Reports from across the country indicate a range of storm-related causes of death, including hypothermia and exposure as well as cardiac incidents that occurred while clearing snow. In Bonham, Texas, about 55 miles northeast of Dallas, three young boys died after falling into an icy pond over the weekend; local fire department officials said the exact circumstances remain unclear. In Austin, Texas, authorities said a person seeking shelter at an abandoned gas station appeared to have died of hypothermia.
Other hypothermia-related fatalities were reported from Kansas, Kentucky, Louisiana, Mississippi, South Carolina, Tennessee and Michigan, according to regional media accounts cited by officials.
Nearly 200 million Americans remained under some form of winter cold warning at least through February 1. Forecasters were monitoring the potential for an additional winter storm to affect the eastern United States this weekend, David Roth, a meteorologist with the National Weather Service’s Weather Prediction Center, said.

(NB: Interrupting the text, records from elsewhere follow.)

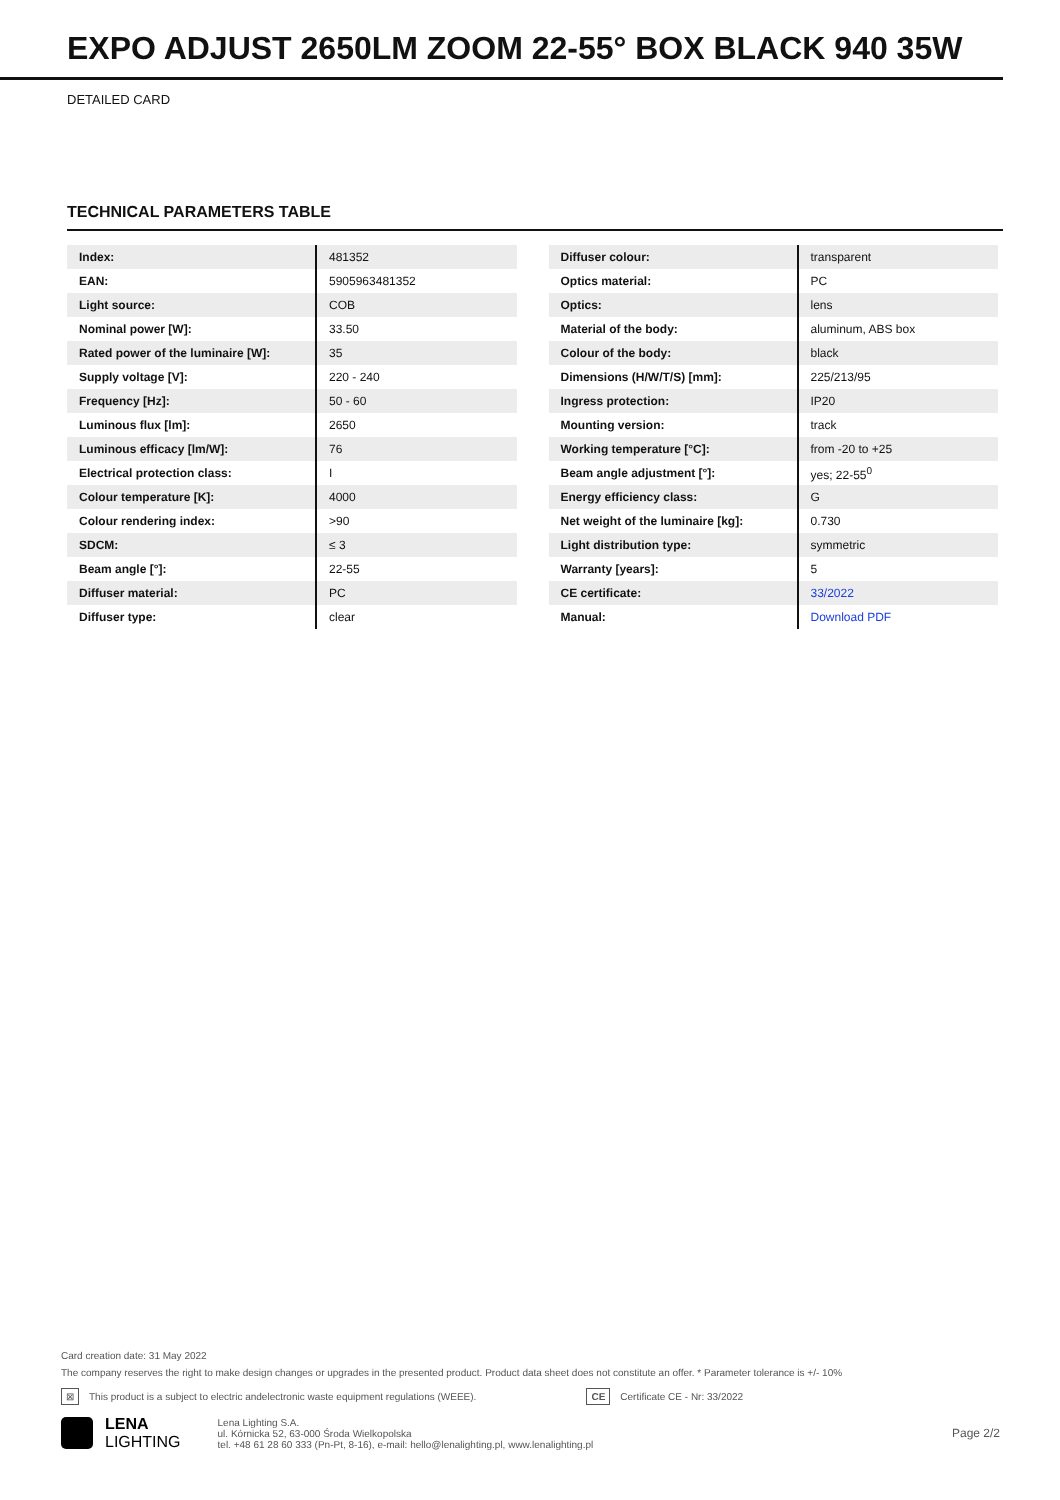EXPO ADJUST 2650LM ZOOM 22-55° BOX BLACK 940 35W
DETAILED CARD
TECHNICAL PARAMETERS TABLE
| Index: | 481352 |
| EAN: | 5905963481352 |
| Light source: | COB |
| Nominal power [W]: | 33.50 |
| Rated power of the luminaire [W]: | 35 |
| Supply voltage [V]: | 220 - 240 |
| Frequency [Hz]: | 50 - 60 |
| Luminous flux [lm]: | 2650 |
| Luminous efficacy [lm/W]: | 76 |
| Electrical protection class: | I |
| Colour temperature [K]: | 4000 |
| Colour rendering index: | >90 |
| SDCM: | ≤ 3 |
| Beam angle [°]: | 22-55 |
| Diffuser material: | PC |
| Diffuser type: | clear |
| Diffuser colour: | transparent |
| Optics material: | PC |
| Optics: | lens |
| Material of the body: | aluminum, ABS box |
| Colour of the body: | black |
| Dimensions (H/W/T/S) [mm]: | 225/213/95 |
| Ingress protection: | IP20 |
| Mounting version: | track |
| Working temperature [°C]: | from -20 to +25 |
| Beam angle adjustment [°]: | yes; 22-55<sup>0</sup> |
| Energy efficiency class: | G |
| Net weight of the luminaire [kg]: | 0.730 |
| Light distribution type: | symmetric |
| Warranty [years]: | 5 |
| CE certificate: | 33/2022 |
| Manual: | Download PDF |
Card creation date: 31 May 2022
The company reserves the right to make design changes or upgrades in the presented product. Product data sheet does not constitute an offer. * Parameter tolerance is +/- 10%
⊠ This product is a subject to electric andelectronic waste equipment regulations (WEEE). CE Certificate CE - Nr: 33/2022
LENA
LIGHTING
Lena Lighting S.A.
ul. Kórnicka 52, 63-000 Środa Wielkopolska
tel. +48 61 28 60 333 (Pn-Pt, 8-16), e-mail: hello@lenalighting.pl, www.lenalighting.pl
Page 2/2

Emergency systems in multiple cities have had to expand shelter capacity, reassign outreach staff and coordinate checks on at-risk populations. Power and utility sectors continued restoration efforts amid heavy demand, while transportation networks grappled with lingering impacts on roads and flight schedules. The combination of outages, deep cold and the concentration of vulnerable people in urban areas has created acute operational challenges for both municipal services and nonprofit providers.
Officials emphasized that it was too early to draw definitive conclusions about many of the deaths reported while mobilizing resources to reduce further loss of life as temperatures remain dangerously low.